Please copy the part of the combinatorial species text that opens with the words containing "Perhaps not surprisingly, this" and closes with "pen in hand.", changing "Taylor coefficients" to "power series coefficients" throughout.

==== Document

More interesting is the case of multiplication. Let’s calculate the product of two egf’s:

\displaystyle A(x) B(x) = (\sum_{j \geq 0} \frac{a_j x^j}{j!})(\sum_{k \geq 0} \frac{b_k x^k}{k!}) = \sum_{n \geq 0} (\sum_{j + k = n} \frac{n!}{j! k!} a_j b_k) \frac{x^n}{n!}

The question is: what type of structure does the expression \displaystyle \sum_{j+k = n} \frac{n!}{j! k!} a_j b_k “count”? Look at the individual terms: the binomial coefficient \displaystyle \frac{n!}{j! k!} describes the number of ways of decomposing an n-element set into two disjoint subsets, one with j elements and the other with k, where j and k add to n. Then, a_j is the number of ways of putting an A-structure on the j-element part, and b_k is the number of B-structures on the k-element part.

This suggests a new operation on structure types: given structure types or species A, B, we define a new species A \otimes B according to the formula

\displaystyle (A \otimes B)\left[S\right] = \bigsqcup_{T \sqcup U = S} A\left[T\right] \times B\left[U\right]

(that is, a structure of type A \otimes B on a set S is an ordered pair, consisting of an A-structure on a subset of S and a B-structure on its complement). This functorial operation is usually called the “convolution product” of the combinatorial species A, B: it is the concrete set-theoretic operation which corresponds to multiplication of generating functions.

Finally, let’s look at composition A(B(x)). Here we make the technical assumption that b_0 = 0 (no B-structures on the empty set!), so that we won’t have divergence issues blowing up in our faces: we want to remain safely within the realm of finitary structures. Okay, then, what type of combinatorial structure does this egf count?

Perhaps not surprisingly, this is rather more challenging than the previous two examples. In analytic function language, we are trying here to give a meaning to the Taylor coefficients of a composite function in terms of the Taylor coefficients of the original functions — for this, there is a famous formula attributed to Faà di Bruno, which we then want to interpret combinatorially. If you don’t already know this but want to think about this on your own, then stop reading! But I’ll just give away the answer, and say no more for now about where it comes from, although there’s a good chance you can figure it out just by staring at it for a while, possibly with paper and pen in hand.

Definition: Let A, B: FB \to Fin be species (functors from finite sets and bijections to finite sets), and assume B\left[\emptyset\right] = \emptyset. The substitution product A \circ B is defined by the formula

\displaystyle (A \circ B)\left[S\right] = \sum_{E \in Eq(S)} A\left[S/E\right] \times \prod_{c \in S/E} B\left[c\right]

This clearly requires some explanation. The sum here denotes disjoint union, and Eq(S) denotes the set of equivalence relations on the finite set S. So E here is an equivalence relation, which partitions S into nonempty sets c (E-equivalence classes). And the quotient S/E denotes the set of such equivalence classes (so we think of each class c as a point of S/E). What this formula says is that a structure of type A \circ B on S consists of a partition of S into a bunch of non-empty blobs, a B-structure on each blob, and then an A-structure on the set of blobs.

It’s high time for an example! So let’s look at Vishal’s problem, and see if we can picture it in terms of these operations. We’re going to need some basic functions (or functors!) to apply these operations to, and out of thin air I’ll pluck the two basic ones we’ll need:

\displaystyle E(x) = \exp(x) = \sum_{n \geq 0} \frac{x^n}{n!}

F(x) = x

The first is the generating function for the series e_n = 1. So for the species E, there’s just one structure of type E for each set S (in categorical language, the functor E: FB \to Set is the terminal functor). We can just think of that structure as the set S itself, if we like, with no other structure appended thereon.

========
==== Records supplied

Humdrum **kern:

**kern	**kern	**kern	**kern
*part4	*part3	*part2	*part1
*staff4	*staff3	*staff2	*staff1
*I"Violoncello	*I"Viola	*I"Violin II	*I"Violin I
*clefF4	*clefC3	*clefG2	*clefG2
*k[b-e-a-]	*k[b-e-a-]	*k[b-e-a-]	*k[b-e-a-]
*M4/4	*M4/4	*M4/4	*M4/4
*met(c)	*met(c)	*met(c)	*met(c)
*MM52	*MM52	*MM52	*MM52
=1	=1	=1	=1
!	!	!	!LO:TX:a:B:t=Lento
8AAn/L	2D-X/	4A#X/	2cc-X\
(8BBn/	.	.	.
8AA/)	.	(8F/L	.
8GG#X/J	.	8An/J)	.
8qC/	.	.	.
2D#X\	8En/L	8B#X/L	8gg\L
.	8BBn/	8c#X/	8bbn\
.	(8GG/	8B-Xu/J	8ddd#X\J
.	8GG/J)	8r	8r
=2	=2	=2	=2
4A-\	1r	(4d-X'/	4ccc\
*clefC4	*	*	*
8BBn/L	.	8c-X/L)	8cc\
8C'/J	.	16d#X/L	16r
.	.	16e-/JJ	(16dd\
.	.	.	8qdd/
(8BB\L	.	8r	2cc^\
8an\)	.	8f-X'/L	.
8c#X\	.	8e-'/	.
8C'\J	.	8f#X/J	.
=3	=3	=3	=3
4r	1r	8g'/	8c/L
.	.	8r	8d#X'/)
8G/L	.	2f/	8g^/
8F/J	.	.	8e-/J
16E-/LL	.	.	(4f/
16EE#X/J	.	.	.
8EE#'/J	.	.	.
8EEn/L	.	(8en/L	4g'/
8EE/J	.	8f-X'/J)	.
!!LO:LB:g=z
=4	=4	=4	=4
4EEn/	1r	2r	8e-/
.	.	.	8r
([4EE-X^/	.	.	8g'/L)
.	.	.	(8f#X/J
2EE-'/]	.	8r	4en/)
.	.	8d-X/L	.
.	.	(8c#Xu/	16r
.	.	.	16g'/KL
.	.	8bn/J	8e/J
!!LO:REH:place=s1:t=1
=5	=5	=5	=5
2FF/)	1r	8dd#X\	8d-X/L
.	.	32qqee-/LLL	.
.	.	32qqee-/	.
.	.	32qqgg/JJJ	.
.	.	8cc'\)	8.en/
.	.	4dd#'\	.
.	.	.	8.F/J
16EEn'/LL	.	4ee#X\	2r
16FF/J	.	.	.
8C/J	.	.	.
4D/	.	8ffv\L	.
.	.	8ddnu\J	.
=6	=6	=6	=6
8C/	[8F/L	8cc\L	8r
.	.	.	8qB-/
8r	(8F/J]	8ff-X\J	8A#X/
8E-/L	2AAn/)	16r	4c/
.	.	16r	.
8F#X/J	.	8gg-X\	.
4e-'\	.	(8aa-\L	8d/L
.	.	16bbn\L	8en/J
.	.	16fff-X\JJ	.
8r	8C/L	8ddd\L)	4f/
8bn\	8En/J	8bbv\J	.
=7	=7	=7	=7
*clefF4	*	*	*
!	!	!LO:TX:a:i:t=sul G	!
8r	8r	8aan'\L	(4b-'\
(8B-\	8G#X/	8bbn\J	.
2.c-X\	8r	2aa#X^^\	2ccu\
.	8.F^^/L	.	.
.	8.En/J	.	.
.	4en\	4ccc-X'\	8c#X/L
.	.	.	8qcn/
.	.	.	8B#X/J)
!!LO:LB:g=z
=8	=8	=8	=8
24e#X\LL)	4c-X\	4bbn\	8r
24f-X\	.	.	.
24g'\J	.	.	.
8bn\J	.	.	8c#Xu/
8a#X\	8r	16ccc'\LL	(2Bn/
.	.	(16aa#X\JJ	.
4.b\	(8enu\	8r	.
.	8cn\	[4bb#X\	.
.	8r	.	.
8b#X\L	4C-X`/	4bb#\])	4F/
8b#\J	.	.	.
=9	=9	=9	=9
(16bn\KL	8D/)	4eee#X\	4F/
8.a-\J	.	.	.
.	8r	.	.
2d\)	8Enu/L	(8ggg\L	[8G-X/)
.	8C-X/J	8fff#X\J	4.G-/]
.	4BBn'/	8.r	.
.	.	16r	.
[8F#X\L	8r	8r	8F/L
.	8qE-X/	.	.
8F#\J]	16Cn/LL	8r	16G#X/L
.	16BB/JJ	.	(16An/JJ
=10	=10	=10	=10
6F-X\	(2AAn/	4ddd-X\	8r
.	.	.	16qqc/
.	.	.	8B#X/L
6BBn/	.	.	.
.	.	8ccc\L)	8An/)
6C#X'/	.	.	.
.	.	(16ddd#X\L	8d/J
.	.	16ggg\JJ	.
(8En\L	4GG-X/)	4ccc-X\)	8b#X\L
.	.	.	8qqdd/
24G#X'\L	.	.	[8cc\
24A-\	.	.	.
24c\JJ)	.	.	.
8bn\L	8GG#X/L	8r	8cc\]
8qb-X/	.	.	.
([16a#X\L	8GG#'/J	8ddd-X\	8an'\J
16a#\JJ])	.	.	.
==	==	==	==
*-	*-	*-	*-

========

Solution:
Perhaps not surprisingly, this is rather more challenging than the previous two examples. In analytic function language, we are trying here to give a meaning to the power series coefficients of a composite function in terms of the power series coefficients of the original functions — for this, there is a famous formula attributed to Faà di Bruno, which we then want to interpret combinatorially. If you don’t already know this but want to think about this on your own, then stop reading! But I’ll just give away the answer, and say no more for now about where it comes from, although there’s a good chance you can figure it out just by staring at it for a while, possibly with paper and pen in hand.